**Task description**
Leave out the pictures and repeat the entries below verbatim.

(Exercise inputs)

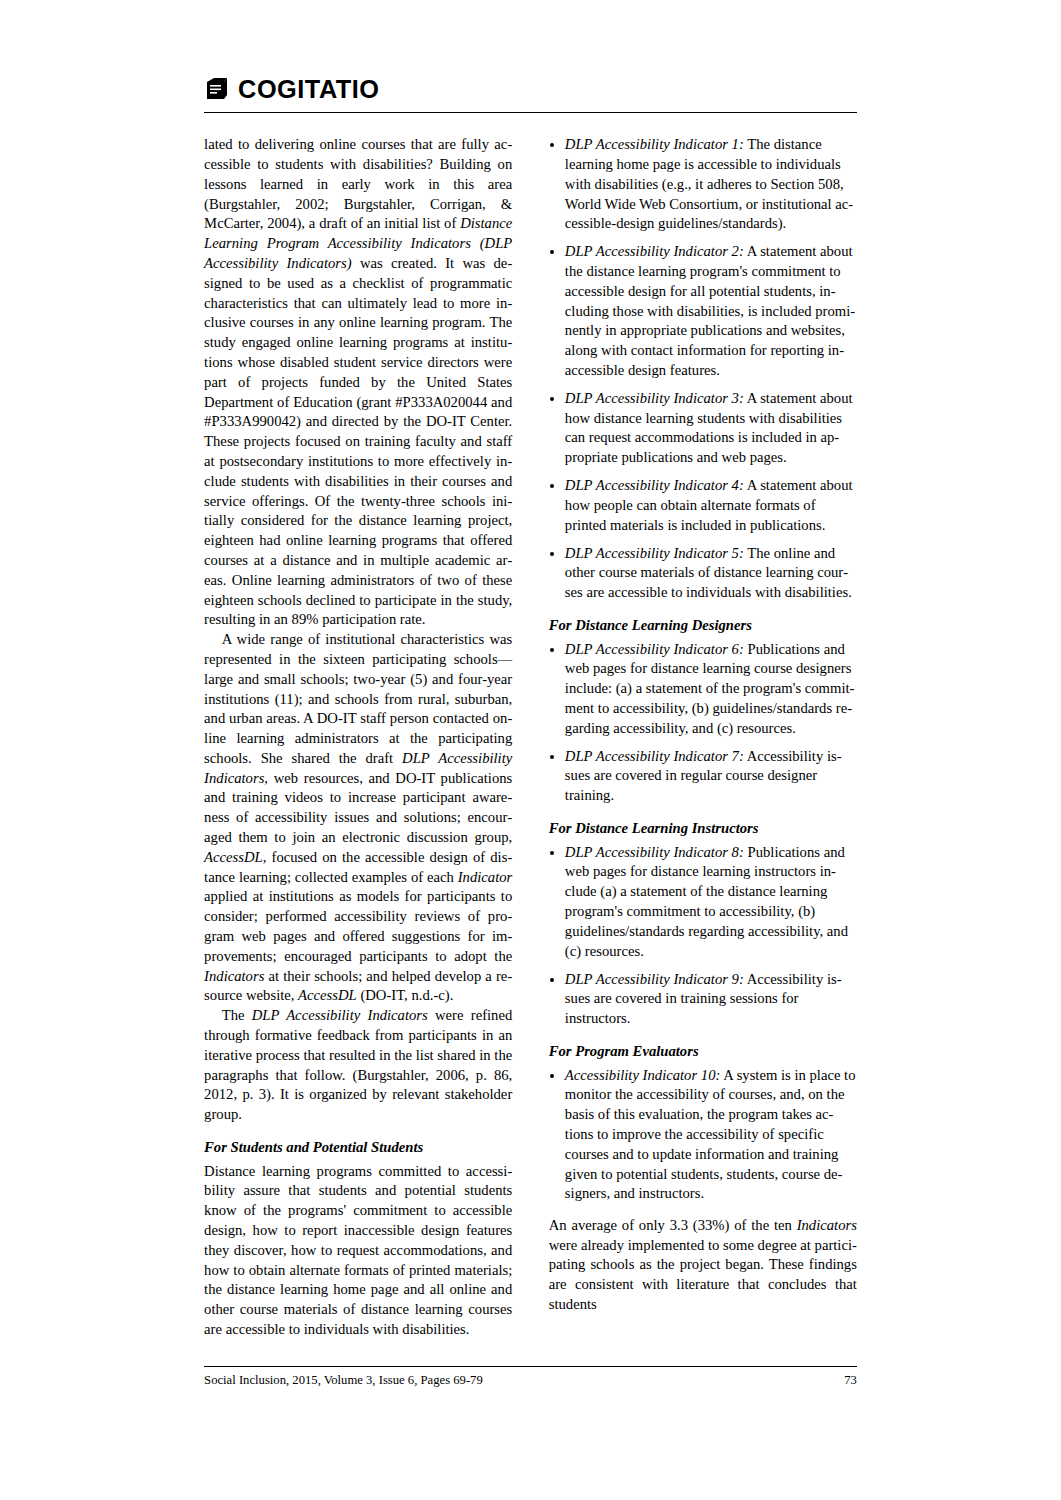COGITATIO
lated to delivering online courses that are fully accessible to students with disabilities? Building on lessons learned in early work in this area (Burgstahler, 2002; Burgstahler, Corrigan, & McCarter, 2004), a draft of an initial list of Distance Learning Program Accessibility Indicators (DLP Accessibility Indicators) was created. It was designed to be used as a checklist of programmatic characteristics that can ultimately lead to more inclusive courses in any online learning program. The study engaged online learning programs at institutions whose disabled student service directors were part of projects funded by the United States Department of Education (grant #P333A020044 and #P333A990042) and directed by the DO-IT Center. These projects focused on training faculty and staff at postsecondary institutions to more effectively include students with disabilities in their courses and service offerings. Of the twenty-three schools initially considered for the distance learning project, eighteen had online learning programs that offered courses at a distance and in multiple academic areas. Online learning administrators of two of these eighteen schools declined to participate in the study, resulting in an 89% participation rate.
A wide range of institutional characteristics was represented in the sixteen participating schools—large and small schools; two-year (5) and four-year institutions (11); and schools from rural, suburban, and urban areas. A DO-IT staff person contacted online learning administrators at the participating schools. She shared the draft DLP Accessibility Indicators, web resources, and DO-IT publications and training videos to increase participant awareness of accessibility issues and solutions; encouraged them to join an electronic discussion group, AccessDL, focused on the accessible design of distance learning; collected examples of each Indicator applied at institutions as models for participants to consider; performed accessibility reviews of program web pages and offered suggestions for improvements; encouraged participants to adopt the Indicators at their schools; and helped develop a resource website, AccessDL (DO-IT, n.d.-c).
The DLP Accessibility Indicators were refined through formative feedback from participants in an iterative process that resulted in the list shared in the paragraphs that follow. (Burgstahler, 2006, p. 86, 2012, p. 3). It is organized by relevant stakeholder group.
For Students and Potential Students
Distance learning programs committed to accessibility assure that students and potential students know of the programs' commitment to accessible design, how to report inaccessible design features they discover, how to request accommodations, and how to obtain alternate formats of printed materials; the distance learning home page and all online and other course materials of distance learning courses are accessible to individuals with disabilities.
DLP Accessibility Indicator 1: The distance learning home page is accessible to individuals with disabilities (e.g., it adheres to Section 508, World Wide Web Consortium, or institutional accessible-design guidelines/standards).
DLP Accessibility Indicator 2: A statement about the distance learning program's commitment to accessible design for all potential students, including those with disabilities, is included prominently in appropriate publications and websites, along with contact information for reporting inaccessible design features.
DLP Accessibility Indicator 3: A statement about how distance learning students with disabilities can request accommodations is included in appropriate publications and web pages.
DLP Accessibility Indicator 4: A statement about how people can obtain alternate formats of printed materials is included in publications.
DLP Accessibility Indicator 5: The online and other course materials of distance learning courses are accessible to individuals with disabilities.
For Distance Learning Designers
DLP Accessibility Indicator 6: Publications and web pages for distance learning course designers include: (a) a statement of the program's commitment to accessibility, (b) guidelines/standards regarding accessibility, and (c) resources.
DLP Accessibility Indicator 7: Accessibility issues are covered in regular course designer training.
For Distance Learning Instructors
DLP Accessibility Indicator 8: Publications and web pages for distance learning instructors include (a) a statement of the distance learning program's commitment to accessibility, (b) guidelines/standards regarding accessibility, and (c) resources.
DLP Accessibility Indicator 9: Accessibility issues are covered in training sessions for instructors.
For Program Evaluators
Accessibility Indicator 10: A system is in place to monitor the accessibility of courses, and, on the basis of this evaluation, the program takes actions to improve the accessibility of specific courses and to update information and training given to potential students, students, course designers, and instructors.
An average of only 3.3 (33%) of the ten Indicators were already implemented to some degree at participating schools as the project began. These findings are consistent with literature that concludes that students
Social Inclusion, 2015, Volume 3, Issue 6, Pages 69-79 73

(End Exercise inputs)

**Solution to the exercise**
COGITATIO
lated to delivering online courses that are fully accessible to students with disabilities? Building on lessons learned in early work in this area (Burgstahler, 2002; Burgstahler, Corrigan, & McCarter, 2004), a draft of an initial list of Distance Learning Program Accessibility Indicators (DLP Accessibility Indicators) was created. It was designed to be used as a checklist of programmatic characteristics that can ultimately lead to more inclusive courses in any online learning program. The study engaged online learning programs at institutions whose disabled student service directors were part of projects funded by the United States Department of Education (grant #P333A020044 and #P333A990042) and directed by the DO-IT Center. These projects focused on training faculty and staff at postsecondary institutions to more effectively include students with disabilities in their courses and service offerings. Of the twenty-three schools initially considered for the distance learning project, eighteen had online learning programs that offered courses at a distance and in multiple academic areas. Online learning administrators of two of these eighteen schools declined to participate in the study, resulting in an 89% participation rate.
A wide range of institutional characteristics was represented in the sixteen participating schools—large and small schools; two-year (5) and four-year institutions (11); and schools from rural, suburban, and urban areas. A DO-IT staff person contacted online learning administrators at the participating schools. She shared the draft DLP Accessibility Indicators, web resources, and DO-IT publications and training videos to increase participant awareness of accessibility issues and solutions; encouraged them to join an electronic discussion group, AccessDL, focused on the accessible design of distance learning; collected examples of each Indicator applied at institutions as models for participants to consider; performed accessibility reviews of program web pages and offered suggestions for improvements; encouraged participants to adopt the Indicators at their schools; and helped develop a resource website, AccessDL (DO-IT, n.d.-c).
The DLP Accessibility Indicators were refined through formative feedback from participants in an iterative process that resulted in the list shared in the paragraphs that follow. (Burgstahler, 2006, p. 86, 2012, p. 3). It is organized by relevant stakeholder group.
For Students and Potential Students
Distance learning programs committed to accessibility assure that students and potential students know of the programs' commitment to accessible design, how to report inaccessible design features they discover, how to request accommodations, and how to obtain alternate formats of printed materials; the distance learning home page and all online and other course materials of distance learning courses are accessible to individuals with disabilities.
DLP Accessibility Indicator 1: The distance learning home page is accessible to individuals with disabilities (e.g., it adheres to Section 508, World Wide Web Consortium, or institutional accessible-design guidelines/standards).
DLP Accessibility Indicator 2: A statement about the distance learning program's commitment to accessible design for all potential students, including those with disabilities, is included prominently in appropriate publications and websites, along with contact information for reporting inaccessible design features.
DLP Accessibility Indicator 3: A statement about how distance learning students with disabilities can request accommodations is included in appropriate publications and web pages.
DLP Accessibility Indicator 4: A statement about how people can obtain alternate formats of printed materials is included in publications.
DLP Accessibility Indicator 5: The online and other course materials of distance learning courses are accessible to individuals with disabilities.
For Distance Learning Designers
DLP Accessibility Indicator 6: Publications and web pages for distance learning course designers include: (a) a statement of the program's commitment to accessibility, (b) guidelines/standards regarding accessibility, and (c) resources.
DLP Accessibility Indicator 7: Accessibility issues are covered in regular course designer training.
For Distance Learning Instructors
DLP Accessibility Indicator 8: Publications and web pages for distance learning instructors include (a) a statement of the distance learning program's commitment to accessibility, (b) guidelines/standards regarding accessibility, and (c) resources.
DLP Accessibility Indicator 9: Accessibility issues are covered in training sessions for instructors.
For Program Evaluators
Accessibility Indicator 10: A system is in place to monitor the accessibility of courses, and, on the basis of this evaluation, the program takes actions to improve the accessibility of specific courses and to update information and training given to potential students, students, course designers, and instructors.
An average of only 3.3 (33%) of the ten Indicators were already implemented to some degree at participating schools as the project began. These findings are consistent with literature that concludes that students
Social Inclusion, 2015, Volume 3, Issue 6, Pages 69-79 73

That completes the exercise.